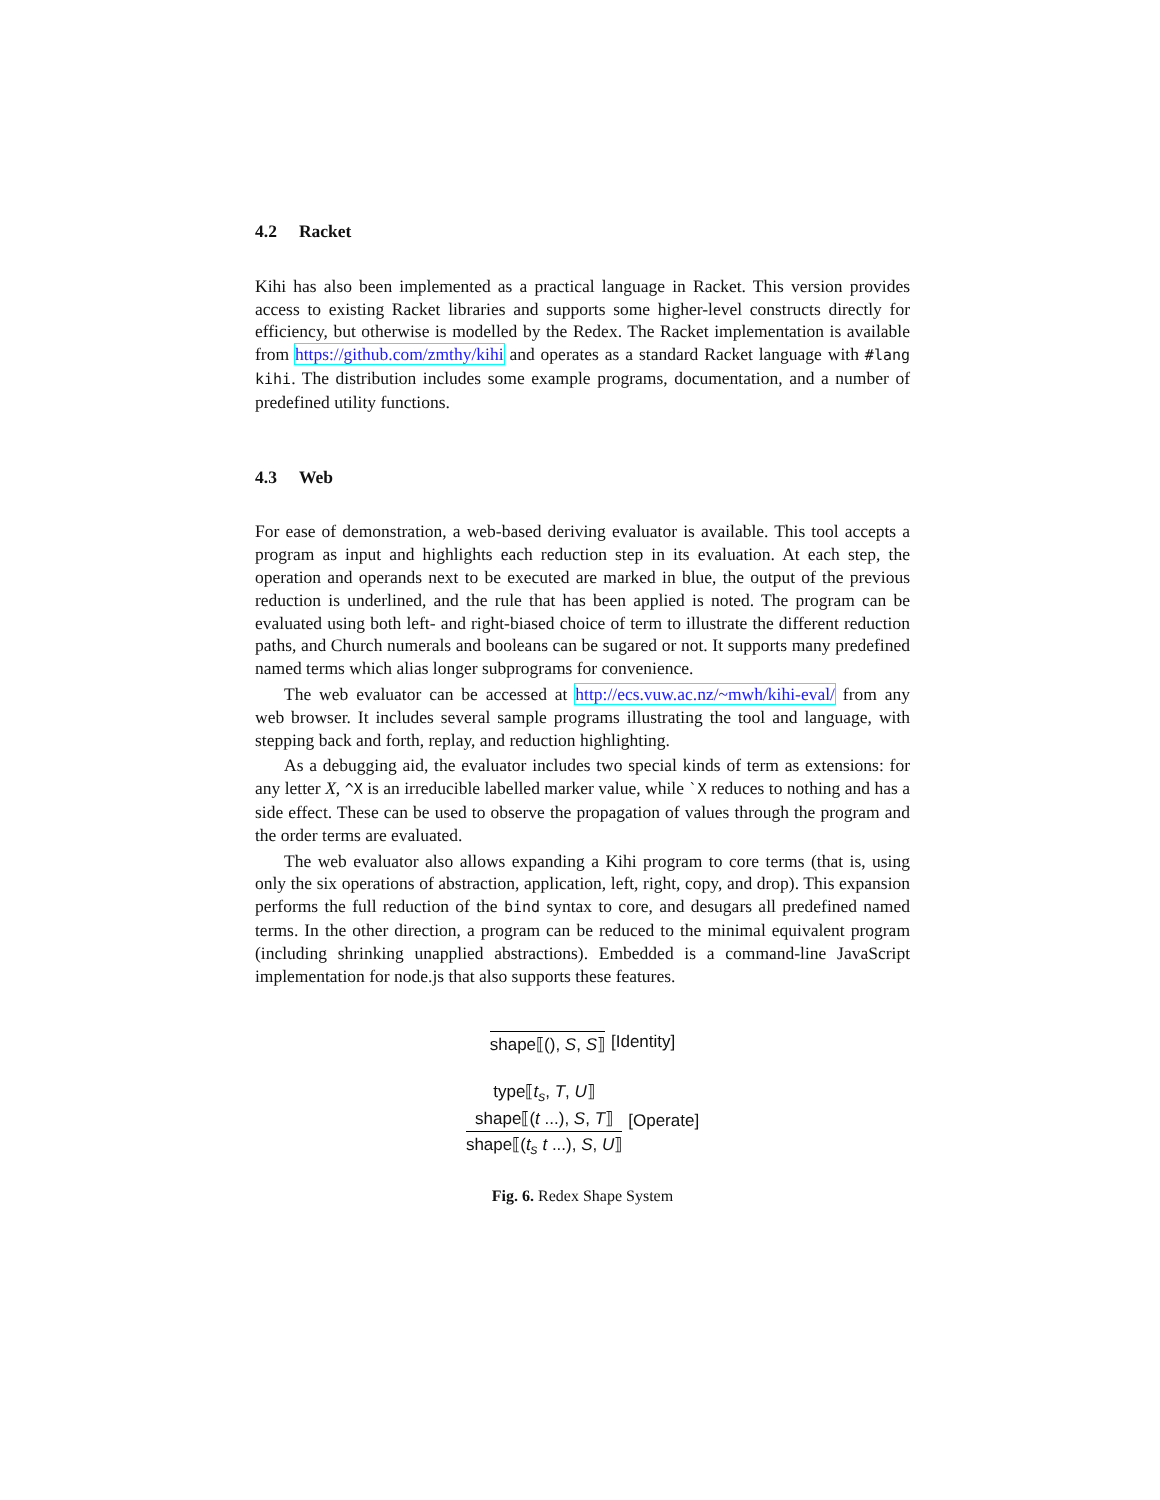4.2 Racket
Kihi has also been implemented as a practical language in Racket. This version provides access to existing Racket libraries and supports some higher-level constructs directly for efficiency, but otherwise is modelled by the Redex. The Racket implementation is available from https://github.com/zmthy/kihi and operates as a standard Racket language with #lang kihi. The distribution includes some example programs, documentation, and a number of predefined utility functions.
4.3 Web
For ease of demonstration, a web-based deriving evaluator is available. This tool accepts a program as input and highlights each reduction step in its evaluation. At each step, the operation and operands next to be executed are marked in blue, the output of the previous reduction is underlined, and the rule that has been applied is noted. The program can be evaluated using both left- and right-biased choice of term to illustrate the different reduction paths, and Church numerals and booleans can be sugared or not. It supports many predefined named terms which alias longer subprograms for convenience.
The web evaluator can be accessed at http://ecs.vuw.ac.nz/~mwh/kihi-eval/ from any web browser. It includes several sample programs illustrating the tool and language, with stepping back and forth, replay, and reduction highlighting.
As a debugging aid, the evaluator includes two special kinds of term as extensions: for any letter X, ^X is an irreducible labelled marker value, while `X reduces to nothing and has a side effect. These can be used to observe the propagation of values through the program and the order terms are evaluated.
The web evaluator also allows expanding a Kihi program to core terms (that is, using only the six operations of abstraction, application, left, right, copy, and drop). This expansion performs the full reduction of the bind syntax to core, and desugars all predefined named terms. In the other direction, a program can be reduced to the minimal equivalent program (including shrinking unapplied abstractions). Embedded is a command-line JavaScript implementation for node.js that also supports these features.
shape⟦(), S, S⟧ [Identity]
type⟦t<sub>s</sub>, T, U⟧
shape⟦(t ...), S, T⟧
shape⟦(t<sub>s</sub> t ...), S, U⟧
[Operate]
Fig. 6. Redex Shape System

--- --- ---

◆ Required work ◆
Reproduce, exactly and with nothing added, the lines from the one that includes "type⟦t<sub>s</sub>, T, U⟧" through the last line of the material.

◆ Task response ◆
type⟦t<sub>s</sub>, T, U⟧
shape⟦(t ...), S, T⟧
shape⟦(t<sub>s</sub> t ...), S, U⟧
[Operate]
Fig. 6. Redex Shape System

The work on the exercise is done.